- [Your tasks]:
**A.** In the excerpt on inflation and interest rates:
(i) How does it define interest rates?
(ii) What do central banks generally do when inflation is high?
(iii) Besides inflation, what factors does it say the Federal Reserve must consider when setting interest rates?
**B.** Pick up the excerpt on inflation and interest rates where it stops, and keep writing it.

>> START Excerpt

Interest rates, on the other hand, are the cost of borrowing money. When interest rates are high, borrowing money is more expensive; when interest rates are low, it is cheaper.

The relationship between inflation and interest rates is complex.

Generally, when inflation is high, central banks raise interest rates to slow down the economy and reduce inflation. Higher interest rates make borrowing money more expensive, reducing spending and slowing the economy.

Conversely, central banks will lower interest rates when inflation is low to stimulate the economy. Lower interest rates make borrowing money cheaper, encouraging spending and boosting economic growth.

However, their relationship isn’t always linear.

In some cases, central banks may raise interest rates even when inflation is low or lower interest rates even when inflation is high. The Federal Reserve must consider other economic factors, such as employment and economic growth when setting interest rates.

How to Protect Your Portfolio from Inflation-Induced Volatility?

>> END Excerpt
>> START Raw records

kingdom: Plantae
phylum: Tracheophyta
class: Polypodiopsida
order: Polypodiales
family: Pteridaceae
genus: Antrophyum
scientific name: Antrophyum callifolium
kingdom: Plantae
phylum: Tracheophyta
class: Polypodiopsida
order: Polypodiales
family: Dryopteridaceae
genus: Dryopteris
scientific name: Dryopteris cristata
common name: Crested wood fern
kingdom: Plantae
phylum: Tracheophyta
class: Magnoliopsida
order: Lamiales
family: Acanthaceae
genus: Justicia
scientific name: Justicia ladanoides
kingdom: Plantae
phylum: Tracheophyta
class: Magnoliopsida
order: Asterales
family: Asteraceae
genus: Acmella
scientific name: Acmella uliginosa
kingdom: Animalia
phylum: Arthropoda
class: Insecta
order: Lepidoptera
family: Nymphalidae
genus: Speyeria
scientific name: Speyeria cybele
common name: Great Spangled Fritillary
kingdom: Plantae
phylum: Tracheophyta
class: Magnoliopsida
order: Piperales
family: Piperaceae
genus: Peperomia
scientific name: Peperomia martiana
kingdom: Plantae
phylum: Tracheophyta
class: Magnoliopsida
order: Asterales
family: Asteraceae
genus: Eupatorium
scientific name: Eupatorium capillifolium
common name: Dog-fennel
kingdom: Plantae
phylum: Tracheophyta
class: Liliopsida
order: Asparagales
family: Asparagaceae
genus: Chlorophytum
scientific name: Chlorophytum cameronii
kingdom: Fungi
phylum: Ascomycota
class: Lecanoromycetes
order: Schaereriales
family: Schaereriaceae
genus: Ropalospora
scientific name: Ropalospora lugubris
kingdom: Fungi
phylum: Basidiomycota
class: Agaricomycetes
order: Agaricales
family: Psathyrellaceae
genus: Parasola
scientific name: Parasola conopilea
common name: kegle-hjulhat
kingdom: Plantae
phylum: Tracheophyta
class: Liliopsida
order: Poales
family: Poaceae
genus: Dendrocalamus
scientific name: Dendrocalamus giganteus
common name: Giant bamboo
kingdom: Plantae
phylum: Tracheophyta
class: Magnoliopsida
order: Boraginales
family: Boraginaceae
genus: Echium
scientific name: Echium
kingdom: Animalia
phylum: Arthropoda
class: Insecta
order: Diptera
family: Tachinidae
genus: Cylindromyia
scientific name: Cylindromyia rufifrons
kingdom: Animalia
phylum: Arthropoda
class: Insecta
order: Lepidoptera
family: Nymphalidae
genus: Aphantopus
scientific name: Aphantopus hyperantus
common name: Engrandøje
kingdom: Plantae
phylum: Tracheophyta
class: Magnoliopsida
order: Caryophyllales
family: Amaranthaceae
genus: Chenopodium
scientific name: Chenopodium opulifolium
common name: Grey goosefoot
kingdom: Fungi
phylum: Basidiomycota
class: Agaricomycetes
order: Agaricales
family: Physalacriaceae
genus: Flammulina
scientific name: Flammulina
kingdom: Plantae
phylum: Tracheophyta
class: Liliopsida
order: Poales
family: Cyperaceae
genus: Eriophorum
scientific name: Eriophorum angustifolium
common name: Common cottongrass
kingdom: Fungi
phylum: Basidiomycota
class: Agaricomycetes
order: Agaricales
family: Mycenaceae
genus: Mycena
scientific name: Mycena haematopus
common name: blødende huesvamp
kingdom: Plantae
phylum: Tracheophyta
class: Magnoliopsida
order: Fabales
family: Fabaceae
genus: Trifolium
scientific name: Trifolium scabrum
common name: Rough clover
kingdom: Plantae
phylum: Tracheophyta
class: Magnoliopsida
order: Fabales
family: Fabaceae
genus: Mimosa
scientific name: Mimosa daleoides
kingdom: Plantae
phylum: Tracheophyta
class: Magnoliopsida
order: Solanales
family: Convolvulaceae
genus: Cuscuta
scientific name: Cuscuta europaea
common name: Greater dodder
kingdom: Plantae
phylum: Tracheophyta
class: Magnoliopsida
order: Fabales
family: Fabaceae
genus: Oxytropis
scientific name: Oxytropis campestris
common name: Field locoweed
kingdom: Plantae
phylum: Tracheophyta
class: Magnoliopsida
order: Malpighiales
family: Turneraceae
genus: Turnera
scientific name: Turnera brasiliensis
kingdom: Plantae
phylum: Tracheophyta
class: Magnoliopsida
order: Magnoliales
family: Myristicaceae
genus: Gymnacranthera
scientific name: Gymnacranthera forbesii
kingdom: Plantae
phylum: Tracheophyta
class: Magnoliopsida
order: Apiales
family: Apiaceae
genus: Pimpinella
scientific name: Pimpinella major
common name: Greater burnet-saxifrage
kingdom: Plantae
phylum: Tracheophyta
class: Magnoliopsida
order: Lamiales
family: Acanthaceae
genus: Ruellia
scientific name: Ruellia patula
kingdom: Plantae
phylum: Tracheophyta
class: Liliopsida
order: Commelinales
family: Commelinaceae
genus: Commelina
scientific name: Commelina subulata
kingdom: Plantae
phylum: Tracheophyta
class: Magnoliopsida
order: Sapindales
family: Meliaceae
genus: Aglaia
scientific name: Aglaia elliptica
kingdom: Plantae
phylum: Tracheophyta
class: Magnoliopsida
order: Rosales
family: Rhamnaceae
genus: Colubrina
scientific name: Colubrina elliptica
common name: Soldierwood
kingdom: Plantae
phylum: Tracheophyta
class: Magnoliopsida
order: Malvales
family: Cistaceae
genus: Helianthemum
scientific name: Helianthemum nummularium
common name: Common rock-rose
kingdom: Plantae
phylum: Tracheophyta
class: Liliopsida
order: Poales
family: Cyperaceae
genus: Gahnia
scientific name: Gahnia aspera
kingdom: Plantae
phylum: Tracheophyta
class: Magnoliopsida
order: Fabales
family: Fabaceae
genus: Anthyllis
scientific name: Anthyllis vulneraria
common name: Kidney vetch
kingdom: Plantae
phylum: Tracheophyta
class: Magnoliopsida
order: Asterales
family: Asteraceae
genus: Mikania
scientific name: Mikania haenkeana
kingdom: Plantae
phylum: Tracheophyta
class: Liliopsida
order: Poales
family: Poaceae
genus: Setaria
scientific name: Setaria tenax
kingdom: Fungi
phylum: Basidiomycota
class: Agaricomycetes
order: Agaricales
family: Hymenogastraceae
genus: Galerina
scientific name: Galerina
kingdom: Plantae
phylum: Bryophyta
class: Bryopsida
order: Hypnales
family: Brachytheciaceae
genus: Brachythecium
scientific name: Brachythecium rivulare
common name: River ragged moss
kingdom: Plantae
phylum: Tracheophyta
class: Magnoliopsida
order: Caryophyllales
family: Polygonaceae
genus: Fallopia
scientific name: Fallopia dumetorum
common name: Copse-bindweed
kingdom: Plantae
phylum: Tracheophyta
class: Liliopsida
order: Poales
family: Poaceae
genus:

>> END Raw records

- [Replies]:
**A.**
(i) Interest rates are the cost of borrowing money.
(ii) They raise interest rates to slow down the economy and reduce inflation.
(iii) Employment and economic growth.

**B.**
how to protect your trading portfolio from inflation

Inflation is a natural part of the economic cycle but can significantly impact your portfolio. As prices rise, the value of your investments can decrease, leading to volatility in your portfolio. You can take several steps to protect your portfolio from inflation-induced volatility.

1. Diversify your investments.

Investing in various asset classes, such as stocks, bonds, and cash, reduces the risk of your portfolio being affected by inflation.

Diversification also helps to spread out your risk so that if one asset class is affected by inflation, the other asset classes may not be.

2. Invest in inflation-protected securities.

These securities, such as Treasury Inflation-Protected Securities (TIPS) and inflation-linked bonds, are designed to protect your investments from inflation. They are linked to the Consumer Price Index (CPI), so the security value rises when inflation rises.

3. Invest in commodities.

Commodities like gold and silver tend to increase in value when inflation rises. This can help to offset the losses in other parts of your portfolio.

4. Real Estate

Real estate tends to increase in value over time and can provide a hedge against inflation. Though, this decision needs to be made with a lot of thought, the real estate prices have been really inflated lately, especially in the States.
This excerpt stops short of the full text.